# START OF Provided passage
Critique of "2006 Near-Earth Object Survey and Deflection Study: Final Report"
Published 28 Dec. 2006 by NASA Hq. Program Analysis & Evaluation Office
Clark R. Chapman
Senior Scientist, Southwest Research Institute Dept. of Space Studies, Boulder CO
and
Member of the Board, B612 Foundation
2 May 2007
Introduction
This "Final Report" (called "Report" hereafter) was distributed to a select group of people just prior to the Planetary Defense Conference (PDC), held at George Washington University, March 5-8, 2007. It was rumored that less than 100 copies were printed. There were oral presentations at the PDC about the Report (on March 5 and 6) by two NASA officials involved in the Study, Lindley Johnson and Vern Weyers. It was said that the Report would be delivered to Congress imminently. In fact, a report was delivered to Congress on 9 March; although it appears to be based on the Report critiqued here, it is only about 10% as long. Attempts by individuals involved in the Study, like myself, to obtain copies of the longer Report were rebuffed by the NASA Administrator, who claimed that the Report consisted of "internal pre-decisional materials." Nevertheless, copies of the full, 272-pg., full-color, bound report (with artwork on the front and back covers) have circulated, so I have had a copy to study for the past month.
The Study was undertaken at the direction of Congress, which passed an amendment to the Space Act, which was signed by the President and became law at the end of 2005. Among its provisions was a requirement that the NASA Administrator deliver by the end of 2006 an analysis of NEO detection and deflection options along with a "recommended option and proposed budget" to carry out an NEO survey down to 140-meter diameter. Although wording in the 272-pg. Report suggests that it *is* the requested report and says that the Administrator is hereby "submitting" it, the actual report submitted to Congress (more than two months late) is just a brief digest of this Report, excising most of the analysis on which the conclusions are based.
I was among many individuals who responded to NASA’s public "Call for Papers" (12 May 2006) via the NASA NSPIRES system; I was subsequently invited to a meeting in Vail, Colorado, "NASA Near-Earth Object Detection and Threat Mitigation Workshop," 26-29 June 2006. (The Report repeatedly refers to this as a "public workshop," but, in fact, it was by invitation only, and a member of the news media was expelled from the meeting.) I participated in two ways in the workshop: (a) my abstract was "accepted" as input to the workshop, although not for oral presentation, and I was thus invited to attend the workshop; (b) I was subsequently invited by the Study Group to present an Introductory Briefing on one aspect of NEO studies. (Indeed, my name, affiliation, and abstract title are given in a list of Vail workshop attendees, pg. 155 of the Report.) Nevertheless, despite my input to the Study, I was refused formal access to this Report.
General Comments
One of the major issues about this Report is the fact that it appears to have been published with the intention that it be submitted to Congress, but it was instead withheld from all but a handful of the Report's authors. Thus it appears that it has been NASA's intent to hinder the ability of the public to assess the analyses that form the basis for the summary of conclusions that was in the much shorter report actually submitted to Congress. Moreover, even the "accepted" abstracts submitted to the Vail Workshop are apparently not available for public scrutiny. This is incompatible with traditional openness in science and with NASA's previous policies about what began as -- and is even called in the Report -- a "public" process.
# END OF Provided passage
# START OF Supplied information
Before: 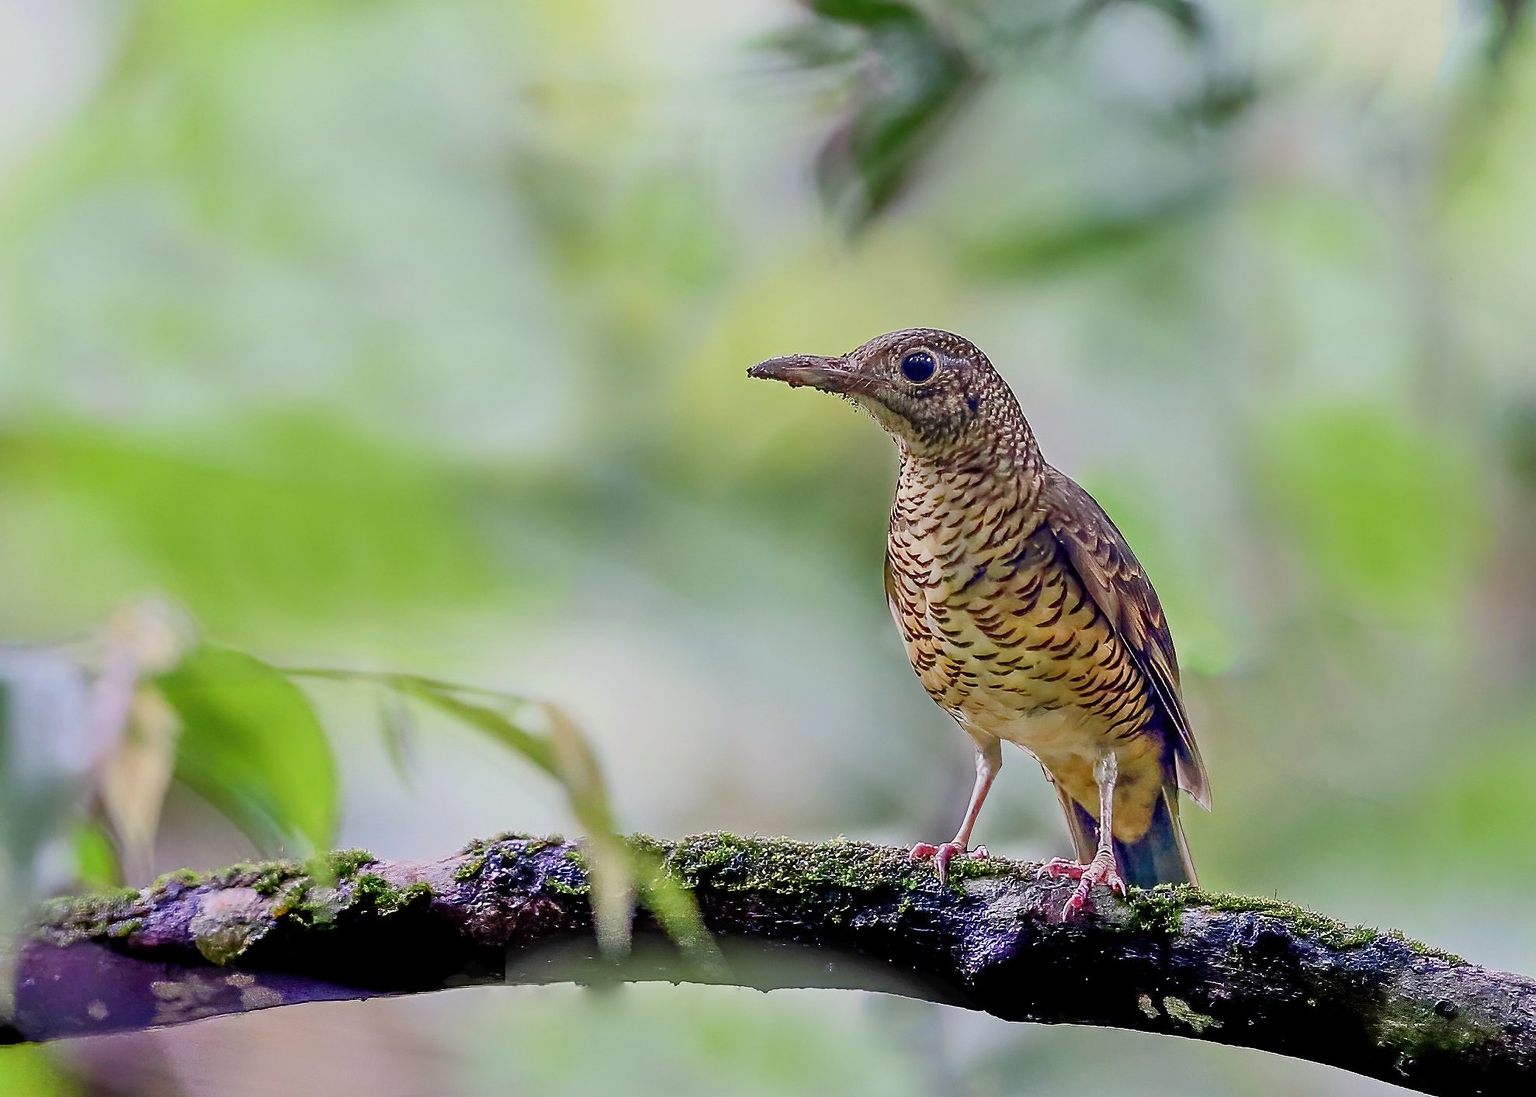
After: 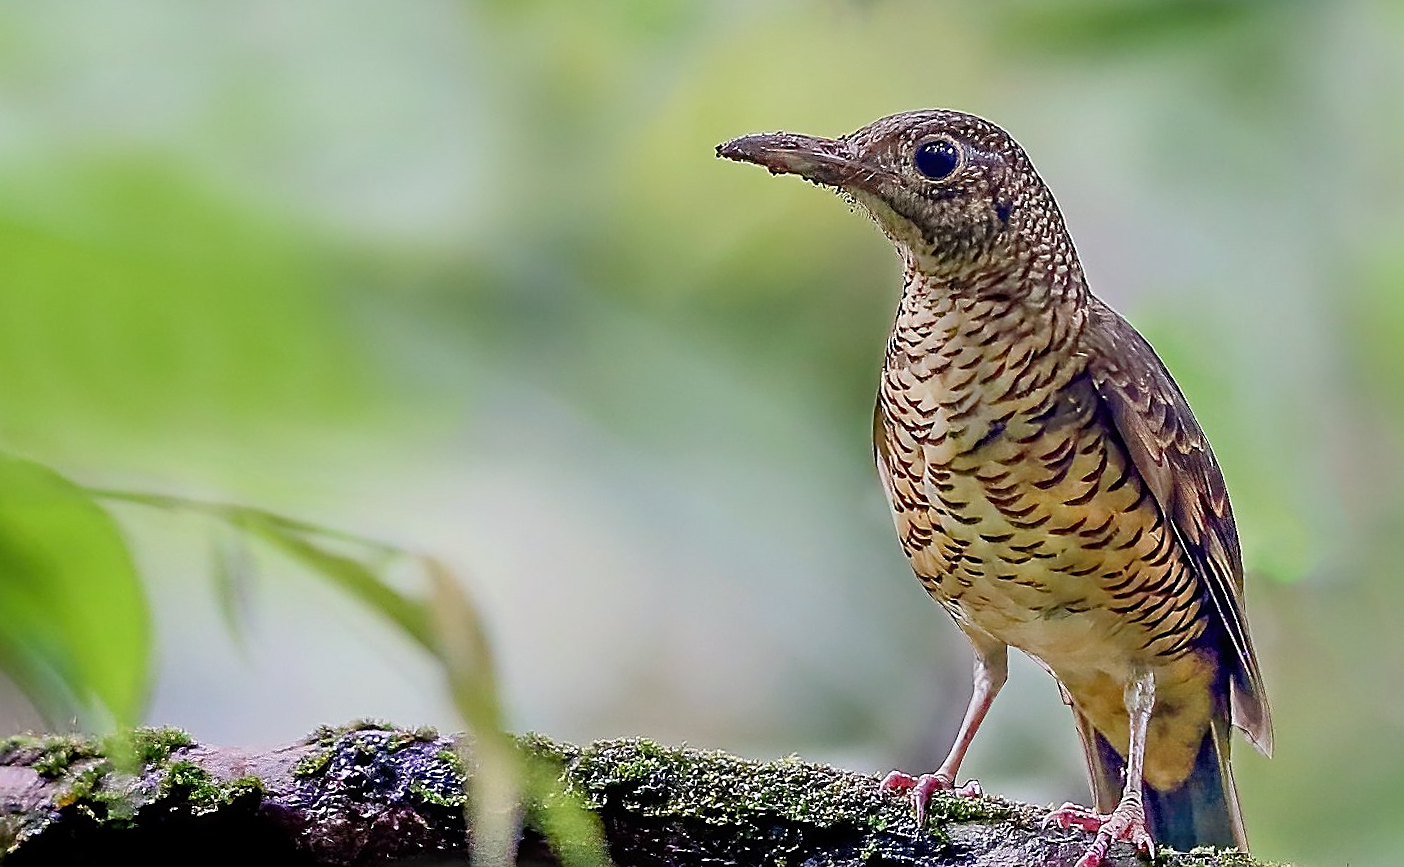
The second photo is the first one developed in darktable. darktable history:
# END OF Supplied information
To-do list:
• a. In the critique of NASA's near-Earth object report, on what date was a report delivered to Congress?
• b. Quote the critique of NASA's near-Earth object report from "The Study was" to "conclusions are based.".
• c. Continue the critique of NASA's near-Earth object report from the point at which it stops.

Answers by task:
• a. A report was delivered to Congress on 9 March.

• b.
The Study was undertaken at the direction of Congress, which passed an amendment to the Space Act, which was signed by the President and became law at the end of 2005. Among its provisions was a requirement that the NASA Administrator deliver by the end of 2006 an analysis of NEO detection and deflection options along with a "recommended option and proposed budget" to carry out an NEO survey down to 140-meter diameter. Although wording in the 272-pg. Report suggests that it *is* the requested report and says that the Administrator is hereby "submitting" it, the actual report submitted to Congress (more than two months late) is just a brief digest of this Report, excising most of the analysis on which the conclusions are based.

• c.
A major failure of the Report is that it does not appear to offer "a recommended option and proposed budget," as required by the law. (However, one could argue that preferences regarding options and budgetary estimates are offered implicitly, throughout the Report.) Instead, as widely reported in the press and debated in subsequent editorials and op-eds, the shorter report to Congress rebuffs this provision of the law and claims that NASA cannot recommend a program because it lacks the funding to implement such a program.
The most serious problem with the substance of the Report is that it uses an absurd metric to assess the relative merits of approaches to NEO deflection and thus arrives at the problematic conclusion that the use of nuclear weapons is the preferred approach for deflecting any kind of NEO that would otherwise strike the Earth. While it is certainly a fact of physics that nuclear weapons are the only potentially available technology for dealing with an exceptionally large (> 1 km) asteroid or comet, or for dealing with a smaller NEO if the warning time is unusually short (years rather than decades), these are very rare cases. Much simpler, non-nuclear methods, some based on technology that has already flown in space, are quite sufficient for handling the overwhelming proportion of plausible NEO impact scenarios...despite being downweighted by the misbegotten criteria applied in this Report.
This Report is of very uneven quality. The detection analysis is fairly good, perhaps because it represents an updating of the excellent Science Definition Team (SDT) report of 2003. The characterization analysis, however, is absurd and incompetent. And the analysis of deflection technologies is based on erroneous assumptions, misunderstandings of fundamental technical issues, and obsolete information. The Report is replete with small errors to such an extent that one must guess that it was never proofread by anyone. A whole Section is out-of-place (Sect. 5.18, except for Table 17, should precede Sect. 5.12). Perhaps final proofreading was suspended when it was decided to replace this Report with the much shorter version actually submitted to the Congress. Conceivably, and hopefully, the Report was withheld from wider distribution because of a realization within NASA that it contains egregious errors; in this case, one may hope that the intention is to fix the errors, release the Report, and submit it to Congress -- emphasizing that significant conclusions in the March report have had to be revised. If so, then I hope that my discussion of the errors below will prove to be useful. (I cannot, as a single individual, claim that I have deep expertise concerning all matters that I discuss, below...but I am sure that the vast majority of my criticisms are technically valid.)
Specific Issues (main body of Report, generally ordered by page number)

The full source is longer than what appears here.